# Text excerpt
※ ※ ※

Preparation Time: 45 minutes

1 cup Whole green mung beans
2 cups Water (plus 1/2 tsp salt to cook beans)
1 tbsp Sunflower oil
1/2 tsp Mustard seeds
1/4 tsp Hing
1 Bay leaf
1/2 tsp Tumeric
1 tsp Mixed cumin and coriander powder
2 cups Water (to achieve soup)
1 1/2 tsp Ginger (chopped)
1/2 tsp Garlic (chopped)
1 tsp Salt
1 1/2 tsp Lemon juice
1 tsp Raw sugar cane (optional)

Soak the mung beans overnight in water.

Clean and finely grind ginger and garlic. Drain the mung beans, wash them two times and cook in a pressure cooker with the indicated amount of water until tender. It takes around 25 minutes, according to your pressure cooker. (The beans have to be broken.)

If you use a regular pot, it will take 40-45 minutes for the beans to be fully cooked.

Heat the oil or ghee in a large deep saucepan and add mustard seeds. When mustard seeds pop, add hing, bay leaf, turmeric, cumin, coriander, ginger and a pinch of black pepper.

Mix well and do not allow to burn. Place the cooked beans with the fresh water and the remaining ingredients into the saucepan. Bring to a boil then simmer for a few minutes more. Add Lemon and Enjoy!

※ ※ ※

# Brief 1
Update the records starting with the line containing "family: Lycaenidae" and going on through the line containing "genus: Sambucus". Replace every "common name" with "vernacular name" and leave everything else unchanged.

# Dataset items

※ ※ ※

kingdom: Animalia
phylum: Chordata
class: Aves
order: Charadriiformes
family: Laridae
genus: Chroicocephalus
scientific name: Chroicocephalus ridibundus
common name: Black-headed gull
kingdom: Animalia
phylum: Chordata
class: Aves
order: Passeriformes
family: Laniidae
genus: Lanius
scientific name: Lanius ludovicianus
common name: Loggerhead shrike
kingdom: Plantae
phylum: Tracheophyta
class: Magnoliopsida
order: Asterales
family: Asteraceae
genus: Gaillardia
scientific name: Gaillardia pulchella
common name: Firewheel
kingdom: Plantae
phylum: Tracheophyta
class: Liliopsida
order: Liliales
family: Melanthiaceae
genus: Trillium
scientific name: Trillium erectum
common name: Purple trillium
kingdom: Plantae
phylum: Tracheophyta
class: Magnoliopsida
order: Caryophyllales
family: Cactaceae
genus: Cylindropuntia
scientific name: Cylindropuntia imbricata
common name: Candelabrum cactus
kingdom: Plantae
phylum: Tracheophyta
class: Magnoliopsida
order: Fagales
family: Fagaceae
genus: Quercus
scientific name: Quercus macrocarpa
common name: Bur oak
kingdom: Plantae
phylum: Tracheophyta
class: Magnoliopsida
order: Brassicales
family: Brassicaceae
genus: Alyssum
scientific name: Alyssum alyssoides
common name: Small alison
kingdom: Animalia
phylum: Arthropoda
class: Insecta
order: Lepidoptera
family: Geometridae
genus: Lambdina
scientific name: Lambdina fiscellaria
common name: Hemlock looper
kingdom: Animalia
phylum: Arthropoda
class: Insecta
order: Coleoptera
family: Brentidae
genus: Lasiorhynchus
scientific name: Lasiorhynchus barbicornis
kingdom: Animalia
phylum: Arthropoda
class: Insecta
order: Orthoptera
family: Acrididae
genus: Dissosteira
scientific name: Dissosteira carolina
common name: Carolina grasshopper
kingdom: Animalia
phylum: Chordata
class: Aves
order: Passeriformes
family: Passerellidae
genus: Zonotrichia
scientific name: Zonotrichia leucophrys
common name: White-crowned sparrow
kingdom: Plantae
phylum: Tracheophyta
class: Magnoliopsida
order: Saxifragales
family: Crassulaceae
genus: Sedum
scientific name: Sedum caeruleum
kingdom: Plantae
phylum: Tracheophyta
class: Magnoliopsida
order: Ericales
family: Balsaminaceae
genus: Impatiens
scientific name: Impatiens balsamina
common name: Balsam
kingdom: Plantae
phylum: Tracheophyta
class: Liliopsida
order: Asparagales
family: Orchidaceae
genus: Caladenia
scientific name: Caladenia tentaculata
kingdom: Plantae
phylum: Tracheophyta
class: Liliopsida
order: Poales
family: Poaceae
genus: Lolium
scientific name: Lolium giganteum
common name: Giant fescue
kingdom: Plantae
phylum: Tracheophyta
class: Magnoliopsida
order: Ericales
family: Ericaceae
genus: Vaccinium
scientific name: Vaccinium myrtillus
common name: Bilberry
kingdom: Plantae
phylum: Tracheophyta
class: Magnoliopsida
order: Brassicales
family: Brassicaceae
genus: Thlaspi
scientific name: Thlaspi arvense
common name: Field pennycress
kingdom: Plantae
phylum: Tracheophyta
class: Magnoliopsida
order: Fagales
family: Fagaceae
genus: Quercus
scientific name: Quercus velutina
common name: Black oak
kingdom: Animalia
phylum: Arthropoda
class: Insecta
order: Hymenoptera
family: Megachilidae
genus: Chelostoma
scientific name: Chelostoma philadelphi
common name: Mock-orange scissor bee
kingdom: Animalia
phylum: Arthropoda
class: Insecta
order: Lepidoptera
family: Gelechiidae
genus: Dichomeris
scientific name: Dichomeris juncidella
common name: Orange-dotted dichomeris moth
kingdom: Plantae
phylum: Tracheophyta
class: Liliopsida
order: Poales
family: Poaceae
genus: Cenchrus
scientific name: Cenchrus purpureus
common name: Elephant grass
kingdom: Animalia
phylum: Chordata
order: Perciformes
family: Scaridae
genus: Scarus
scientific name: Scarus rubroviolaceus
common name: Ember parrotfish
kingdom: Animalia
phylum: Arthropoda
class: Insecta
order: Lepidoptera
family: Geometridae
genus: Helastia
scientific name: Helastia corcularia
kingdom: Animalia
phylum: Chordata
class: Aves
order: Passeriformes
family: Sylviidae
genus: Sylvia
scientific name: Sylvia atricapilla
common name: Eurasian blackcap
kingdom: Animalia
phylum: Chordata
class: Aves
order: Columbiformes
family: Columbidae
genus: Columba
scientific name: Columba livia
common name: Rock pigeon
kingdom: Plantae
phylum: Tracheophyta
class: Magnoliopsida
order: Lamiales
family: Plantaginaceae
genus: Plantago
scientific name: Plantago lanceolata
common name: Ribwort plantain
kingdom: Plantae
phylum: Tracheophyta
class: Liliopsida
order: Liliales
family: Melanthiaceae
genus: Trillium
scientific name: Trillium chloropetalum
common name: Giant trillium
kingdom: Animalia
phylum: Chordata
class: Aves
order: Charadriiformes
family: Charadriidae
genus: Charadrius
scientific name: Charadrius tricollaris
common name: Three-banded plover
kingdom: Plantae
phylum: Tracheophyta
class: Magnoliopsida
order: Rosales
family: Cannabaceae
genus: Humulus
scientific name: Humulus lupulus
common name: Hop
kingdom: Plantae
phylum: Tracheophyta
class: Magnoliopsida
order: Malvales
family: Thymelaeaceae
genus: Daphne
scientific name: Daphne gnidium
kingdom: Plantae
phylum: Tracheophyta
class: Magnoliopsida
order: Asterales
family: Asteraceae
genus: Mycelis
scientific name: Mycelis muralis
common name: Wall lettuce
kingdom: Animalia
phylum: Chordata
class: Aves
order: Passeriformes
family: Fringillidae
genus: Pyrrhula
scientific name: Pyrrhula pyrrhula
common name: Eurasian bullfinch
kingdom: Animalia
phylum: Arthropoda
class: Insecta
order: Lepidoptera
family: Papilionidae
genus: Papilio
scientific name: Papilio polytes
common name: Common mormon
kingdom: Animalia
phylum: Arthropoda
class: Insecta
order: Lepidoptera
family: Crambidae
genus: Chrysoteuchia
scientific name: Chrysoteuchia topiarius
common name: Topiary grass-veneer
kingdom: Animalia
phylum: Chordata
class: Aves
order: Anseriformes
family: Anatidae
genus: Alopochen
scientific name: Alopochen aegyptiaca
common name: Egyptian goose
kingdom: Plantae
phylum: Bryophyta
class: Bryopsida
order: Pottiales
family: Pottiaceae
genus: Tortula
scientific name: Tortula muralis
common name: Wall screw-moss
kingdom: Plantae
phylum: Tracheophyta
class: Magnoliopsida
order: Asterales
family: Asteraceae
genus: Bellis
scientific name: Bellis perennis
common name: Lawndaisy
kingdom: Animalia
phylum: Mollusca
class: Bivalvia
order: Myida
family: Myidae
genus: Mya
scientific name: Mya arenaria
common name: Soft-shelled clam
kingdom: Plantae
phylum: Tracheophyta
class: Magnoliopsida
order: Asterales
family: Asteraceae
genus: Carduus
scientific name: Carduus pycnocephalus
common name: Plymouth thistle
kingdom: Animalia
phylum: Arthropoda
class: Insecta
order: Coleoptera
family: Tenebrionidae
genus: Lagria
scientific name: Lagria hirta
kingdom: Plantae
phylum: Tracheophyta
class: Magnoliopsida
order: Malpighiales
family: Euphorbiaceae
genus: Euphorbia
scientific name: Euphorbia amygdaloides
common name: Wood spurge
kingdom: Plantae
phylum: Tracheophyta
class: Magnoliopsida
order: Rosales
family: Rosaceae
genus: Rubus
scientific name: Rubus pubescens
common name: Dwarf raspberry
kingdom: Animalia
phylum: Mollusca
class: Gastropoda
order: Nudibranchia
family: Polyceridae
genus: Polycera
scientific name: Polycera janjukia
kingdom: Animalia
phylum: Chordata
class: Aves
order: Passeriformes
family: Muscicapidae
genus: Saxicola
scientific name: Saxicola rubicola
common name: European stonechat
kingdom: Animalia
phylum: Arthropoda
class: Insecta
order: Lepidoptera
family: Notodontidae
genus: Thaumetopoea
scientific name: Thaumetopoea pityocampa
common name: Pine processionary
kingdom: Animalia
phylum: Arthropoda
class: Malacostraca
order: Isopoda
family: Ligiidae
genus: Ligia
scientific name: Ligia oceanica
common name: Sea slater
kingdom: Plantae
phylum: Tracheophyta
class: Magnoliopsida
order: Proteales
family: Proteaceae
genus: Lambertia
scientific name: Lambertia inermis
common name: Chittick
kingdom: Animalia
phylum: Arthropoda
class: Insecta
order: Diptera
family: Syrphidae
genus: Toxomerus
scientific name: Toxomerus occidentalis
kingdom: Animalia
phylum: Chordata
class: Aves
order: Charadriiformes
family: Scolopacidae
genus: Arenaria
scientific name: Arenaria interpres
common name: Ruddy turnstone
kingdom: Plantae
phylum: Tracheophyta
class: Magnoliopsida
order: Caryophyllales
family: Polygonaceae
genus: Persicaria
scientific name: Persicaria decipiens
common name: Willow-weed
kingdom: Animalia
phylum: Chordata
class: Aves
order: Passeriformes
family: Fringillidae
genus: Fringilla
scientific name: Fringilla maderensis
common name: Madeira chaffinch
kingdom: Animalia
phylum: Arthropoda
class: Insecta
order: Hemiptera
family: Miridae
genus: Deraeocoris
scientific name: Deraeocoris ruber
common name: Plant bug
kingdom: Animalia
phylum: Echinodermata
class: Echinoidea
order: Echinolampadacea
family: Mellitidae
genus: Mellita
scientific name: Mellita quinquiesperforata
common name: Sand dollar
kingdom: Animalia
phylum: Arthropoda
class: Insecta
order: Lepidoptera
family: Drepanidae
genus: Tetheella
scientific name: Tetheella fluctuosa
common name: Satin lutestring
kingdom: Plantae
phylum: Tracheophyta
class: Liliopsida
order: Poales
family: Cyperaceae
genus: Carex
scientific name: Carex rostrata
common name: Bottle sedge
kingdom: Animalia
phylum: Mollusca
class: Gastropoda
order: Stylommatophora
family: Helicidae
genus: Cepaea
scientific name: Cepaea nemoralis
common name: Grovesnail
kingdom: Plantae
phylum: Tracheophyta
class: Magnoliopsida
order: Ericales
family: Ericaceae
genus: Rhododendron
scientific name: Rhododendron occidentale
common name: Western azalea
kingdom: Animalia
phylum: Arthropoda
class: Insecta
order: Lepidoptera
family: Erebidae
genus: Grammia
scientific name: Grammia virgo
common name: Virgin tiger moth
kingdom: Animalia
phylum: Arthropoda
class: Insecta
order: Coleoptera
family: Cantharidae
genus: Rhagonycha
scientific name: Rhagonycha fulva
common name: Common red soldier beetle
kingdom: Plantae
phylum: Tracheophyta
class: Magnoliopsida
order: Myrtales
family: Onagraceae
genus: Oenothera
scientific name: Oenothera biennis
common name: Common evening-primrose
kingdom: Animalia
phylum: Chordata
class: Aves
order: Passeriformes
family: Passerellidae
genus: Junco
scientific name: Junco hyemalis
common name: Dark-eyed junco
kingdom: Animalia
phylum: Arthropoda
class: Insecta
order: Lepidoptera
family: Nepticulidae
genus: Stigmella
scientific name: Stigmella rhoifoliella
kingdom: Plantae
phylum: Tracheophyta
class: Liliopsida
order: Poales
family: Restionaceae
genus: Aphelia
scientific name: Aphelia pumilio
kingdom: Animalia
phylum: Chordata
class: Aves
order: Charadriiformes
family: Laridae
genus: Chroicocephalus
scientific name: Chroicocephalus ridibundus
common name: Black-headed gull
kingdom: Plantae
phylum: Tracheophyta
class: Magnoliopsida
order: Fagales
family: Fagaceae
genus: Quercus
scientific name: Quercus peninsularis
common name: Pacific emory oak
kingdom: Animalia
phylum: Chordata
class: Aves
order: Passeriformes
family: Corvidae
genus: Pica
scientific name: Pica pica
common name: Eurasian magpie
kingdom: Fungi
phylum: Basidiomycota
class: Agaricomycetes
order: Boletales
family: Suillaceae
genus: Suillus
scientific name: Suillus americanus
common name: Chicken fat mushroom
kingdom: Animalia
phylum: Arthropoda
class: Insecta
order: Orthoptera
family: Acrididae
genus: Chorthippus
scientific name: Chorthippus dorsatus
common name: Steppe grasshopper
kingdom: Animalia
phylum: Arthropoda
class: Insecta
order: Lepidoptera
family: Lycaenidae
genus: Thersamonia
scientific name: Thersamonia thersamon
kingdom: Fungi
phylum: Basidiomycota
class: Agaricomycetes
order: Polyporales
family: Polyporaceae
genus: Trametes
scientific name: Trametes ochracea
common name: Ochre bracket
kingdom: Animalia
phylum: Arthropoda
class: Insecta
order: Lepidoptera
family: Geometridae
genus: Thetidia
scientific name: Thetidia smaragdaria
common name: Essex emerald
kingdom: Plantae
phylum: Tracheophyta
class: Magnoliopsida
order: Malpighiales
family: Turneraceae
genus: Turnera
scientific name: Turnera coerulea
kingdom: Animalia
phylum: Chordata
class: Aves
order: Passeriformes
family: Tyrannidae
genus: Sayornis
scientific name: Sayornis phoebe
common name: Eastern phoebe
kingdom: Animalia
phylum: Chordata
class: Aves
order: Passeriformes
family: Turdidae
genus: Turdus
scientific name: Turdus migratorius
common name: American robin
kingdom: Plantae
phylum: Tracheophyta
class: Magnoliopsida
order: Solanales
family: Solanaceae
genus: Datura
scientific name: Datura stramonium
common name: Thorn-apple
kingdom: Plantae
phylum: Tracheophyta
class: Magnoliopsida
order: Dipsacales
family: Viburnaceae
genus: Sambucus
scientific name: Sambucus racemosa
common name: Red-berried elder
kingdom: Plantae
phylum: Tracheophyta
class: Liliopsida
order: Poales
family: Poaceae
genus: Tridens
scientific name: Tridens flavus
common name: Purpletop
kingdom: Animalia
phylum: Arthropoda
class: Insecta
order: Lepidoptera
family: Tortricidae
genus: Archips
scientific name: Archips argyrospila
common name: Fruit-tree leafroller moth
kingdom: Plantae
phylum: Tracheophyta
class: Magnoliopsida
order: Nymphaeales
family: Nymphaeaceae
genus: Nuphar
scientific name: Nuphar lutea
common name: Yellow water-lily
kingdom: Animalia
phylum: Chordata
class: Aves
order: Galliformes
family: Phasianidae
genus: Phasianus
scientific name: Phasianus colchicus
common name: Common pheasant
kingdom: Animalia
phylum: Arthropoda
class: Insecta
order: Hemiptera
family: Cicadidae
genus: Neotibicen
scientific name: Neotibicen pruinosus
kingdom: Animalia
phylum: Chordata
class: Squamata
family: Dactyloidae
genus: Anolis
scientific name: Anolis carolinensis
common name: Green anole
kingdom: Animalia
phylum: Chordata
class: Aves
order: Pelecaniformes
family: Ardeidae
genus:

※ ※ ※

# Brief 2
In the mung bean soup recipe, how long do the beans take to cook fully in a regular pot?

# Task response 1
family: Lycaenidae
genus: Thersamonia
scientific name: Thersamonia thersamon
kingdom: Fungi
phylum: Basidiomycota
class: Agaricomycetes
order: Polyporales
family: Polyporaceae
genus: Trametes
scientific name: Trametes ochracea
vernacular name: Ochre bracket
kingdom: Animalia
phylum: Arthropoda
class: Insecta
order: Lepidoptera
family: Geometridae
genus: Thetidia
scientific name: Thetidia smaragdaria
vernacular name: Essex emerald
kingdom: Plantae
phylum: Tracheophyta
class: Magnoliopsida
order: Malpighiales
family: Turneraceae
genus: Turnera
scientific name: Turnera coerulea
kingdom: Animalia
phylum: Chordata
class: Aves
order: Passeriformes
family: Tyrannidae
genus: Sayornis
scientific name: Sayornis phoebe
vernacular name: Eastern phoebe
kingdom: Animalia
phylum: Chordata
class: Aves
order: Passeriformes
family: Turdidae
genus: Turdus
scientific name: Turdus migratorius
vernacular name: American robin
kingdom: Plantae
phylum: Tracheophyta
class: Magnoliopsida
order: Solanales
family: Solanaceae
genus: Datura
scientific name: Datura stramonium
vernacular name: Thorn-apple
kingdom: Plantae
phylum: Tracheophyta
class: Magnoliopsida
order: Dipsacales
family: Viburnaceae
genus: Sambucus

# Task response 2
40-45 minutes.